WPIC outlines investment cases for platinum as structural deficit persists
Supply is continuing to lag demand in the platinum market, leading to a structural deficit, and this presents a compelling investment case, industry organisation World Platinum Investment Council (WPIC) research director Edward Sterck says.
The platinum market is expected to record its third successive shortfall this year, at 966 000 oz.
This follows deficits of 992 000 oz and 896 000 oz in 2024 and 2023, respectively.
Moreover, looking at the WPIC two- to five-year forecast, deficits are forecast to occur every year until 2029, he points out.
On the supply side, mine supply is projected to be at multi-year lows. Miners spent 2024 restructuring assets and reducing capital expenditure in the wake of the low platinum group metals basket price, Sterck says.
Recycling volumes have struggled to return to historical levels.
Meanwhile, demand is relatively robust and, while it is projected to be down 4% year-on-year this year, this is largely owing to cyclicality within the glass manufacturing industry – significantly fewer new glass production facilities are due to be commissioned this year, Sterck outlines.
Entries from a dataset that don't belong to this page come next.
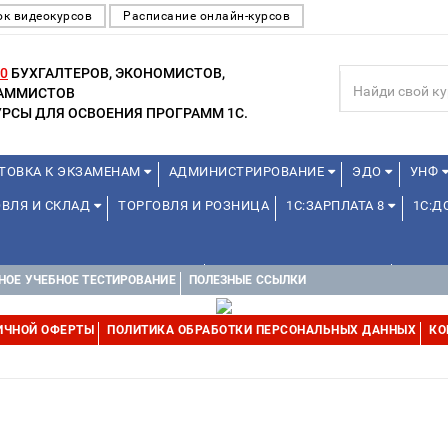
ок видеокурсов
Расписание онлайн-курсов
0
БУХГАЛТЕРОВ, ЭКОНОМИСТОВ,
РАММИСТОВ
РСЫ ДЛЯ ОСВОЕНИЯ ПРОГРАММ 1С.
ТОВКА К ЭКЗАМЕНАМ
АДМИНИСТРИРОВАНИЕ
ЭДО
УНФ
ОВЛЯ И СКЛАД
ТОРГОВЛЯ И РОЗНИЦА
1С:ЗАРПЛАТА 8
1С:
1С:УПРАВЛЕНИЕ ХОЛДИНГОМ
УПРАВЛЕНИЕ ПРОЕКТАМИ
УПРАВ
НОЕ УЧЕБНОЕ ТЕСТИРОВАНИЕ
ПОЛЕЗНЫЕ ССЫЛКИ
ИЧНОЙ ОФЕРТЫ
ПОЛИТИКА ОБРАБОТКИ ПЕРСОНАЛЬНЫХ ДАННЫХ
КО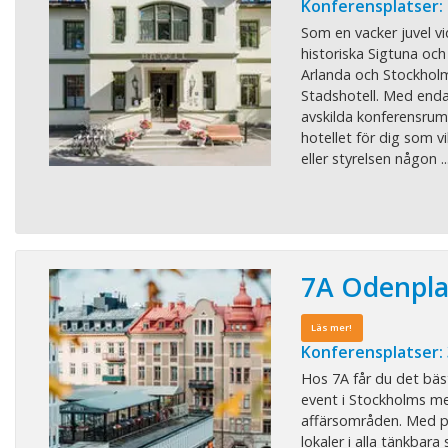
Konferensplatser: 
Som en vacker juvel vi
historiska Sigtuna oc
Arlanda och Stockholm
Stadshotell. Med end
avskilda konferensrum ä
hotellet för dig som v
eller styrelsen någon ..
7A Odenpl
Läs mer!
Konferensplatser:
Hos 7A får du det bäs
event i Stockholms me
affärsområden. Med pe
lokaler i alla tänkbara 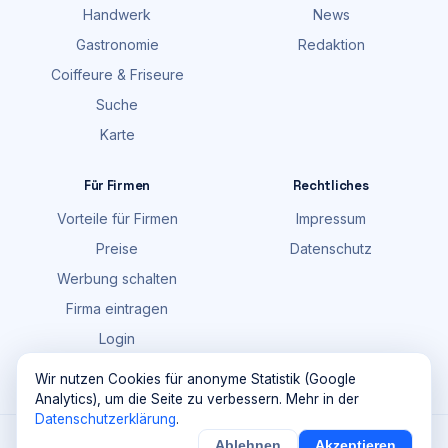
Handwerk
News
Gastronomie
Redaktion
Coiffeure & Friseure
Suche
Karte
Für Firmen
Rechtliches
Vorteile für Firmen
Impressum
Preise
Datenschutz
Werbung schalten
Firma eintragen
Login
FAQ
Wir nutzen Cookies für anonyme Statistik (Google
Analytics), um die Seite zu verbessern. Mehr in der
Datenschutzerklärung
.
©
2026
Maik Möhring Media · Ermatingen
Ablehnen
Akzeptieren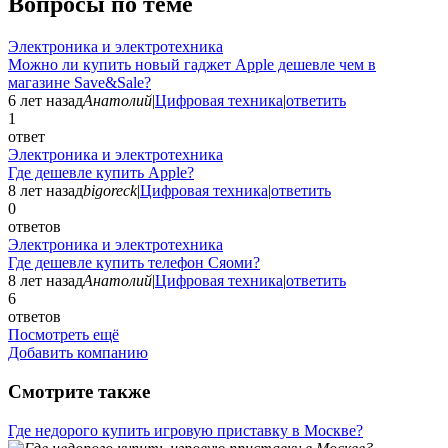
Вопросы по теме
Электроника и электротехника
Можно ли купить новый гаджет Apple дешевле чем в
магазине Save&Sale?
6 лет назад
Анатолий
|
Цифровая техника
|
ответить
1
ответ
Электроника и электротехника
Где дешевле купить Apple?
8 лет назад
bigoreck
|
Цифровая техника
|
ответить
0
ответов
Электроника и электротехника
Где дешевле купить телефон Сяоми?
8 лет назад
Анатолий
|
Цифровая техника
|
ответить
6
ответов
Посмотреть ещё
Добавить компанию
Смотрите также
Где недорого купить игровую приставку в Москве?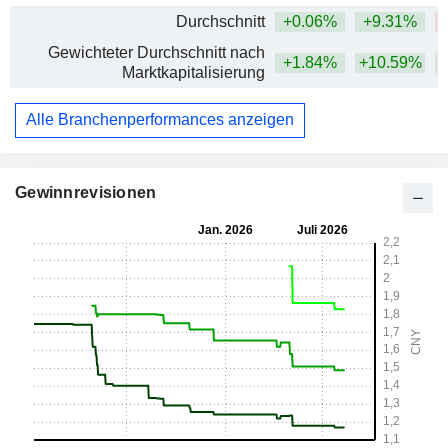
Durchschnitt
+0.06%
+9.31%
Gewichteter Durchschnitt nach
+1.84%
+10.59%
+
Marktkapitalisierung
Alle Branchenperformances anzeigen
Gewinnrevisionen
As a result, glass demand for platinum is projected to be down 58% year-on-year at 289 000 oz, compared with 690 000 oz in 2024.
The WPIC believes both supply and demand to be relatively price inelastic, meaning that quantities of either are unlikely to fluctuate much when the price changes, at least in the near-term, and that this presents an attractive investment opportunity, Sterck informs.
DEMAND DRIVERS
There is potential for demand growth to go above the WPIC’s estimates, driven mostly by upside potential to investment and jewellery demand.
The WPIC expects the global drivetrain to continue to electrify and the gradual decline in platinum demand to continue, albeit at a slower pace than was anticipated in the past.
This means higher-for-longer automotive demand for platinum, despite the uncertain economic outlook, with the benefit of an additional boost from demand for hybrid vehicles, Sterck highlights.
DEFICITS
The structural deficit in the platinum market is embedded and continues to deplete above ground stocks, which are expected to fall to barely three months of demand by the end of this year, an unsustainably low level, Sterck warns.
This is leading to market tightness, which is currently reflected in elevated lease rates, among other indicators, he adds.
“Elevated lease rates have the effect of encouraging the lending of platinum to end-users, which acts as a temporary source of supply until such time as the borrowers need to return metal to close out the loans. It remains to be seen whether sufficient platinum will be available at that time at current prices,” Sterck says.
Platinum’s unique properties and associated uses in a diverse range of end markets help to mitigate the negative impacts of trade barriers and the associated potential negative impact on global GDP growth rates; as a result, the impact of tariffs on the 2025 platinum demand outlook is less than might be expected, Sterck says.
The WPIC has modelled the economic and tariff risks and, while they could erode platinum demand, the scale of the platinum market deficit forecast this year is so significant that it is difficult to envisage a scenario that would materially reduce it, he explains.
IMPACT
“Basic market economic theory suggests that a market in deficit will typically trigger a price reaction that stimulates new supply to the market or prices demand out of the market. The difficulty for platinum is that both supply and demand are highly price inelastic in the short-term, which can lead to sustained periods of market imbalances,” Sterck explains.
He posits that there is growing appreciation of the extent to which platinum’s strong supply/demand fundamentals, resulting in the structural deficit, are underpinning its compelling investment case.
This is further boosted by platinum’s robust and diverse drivers of existing demand, and the emergence of a new demand driver for platinum through its use as a critical mineral in technologies that enable the use of hydrogen in the energy transition, Sterck highlights.
At the same time, platinum’s wide price discount relative to gold and its current undervalue relative to its own historical levels present investors with an interesting opportunity, he adds.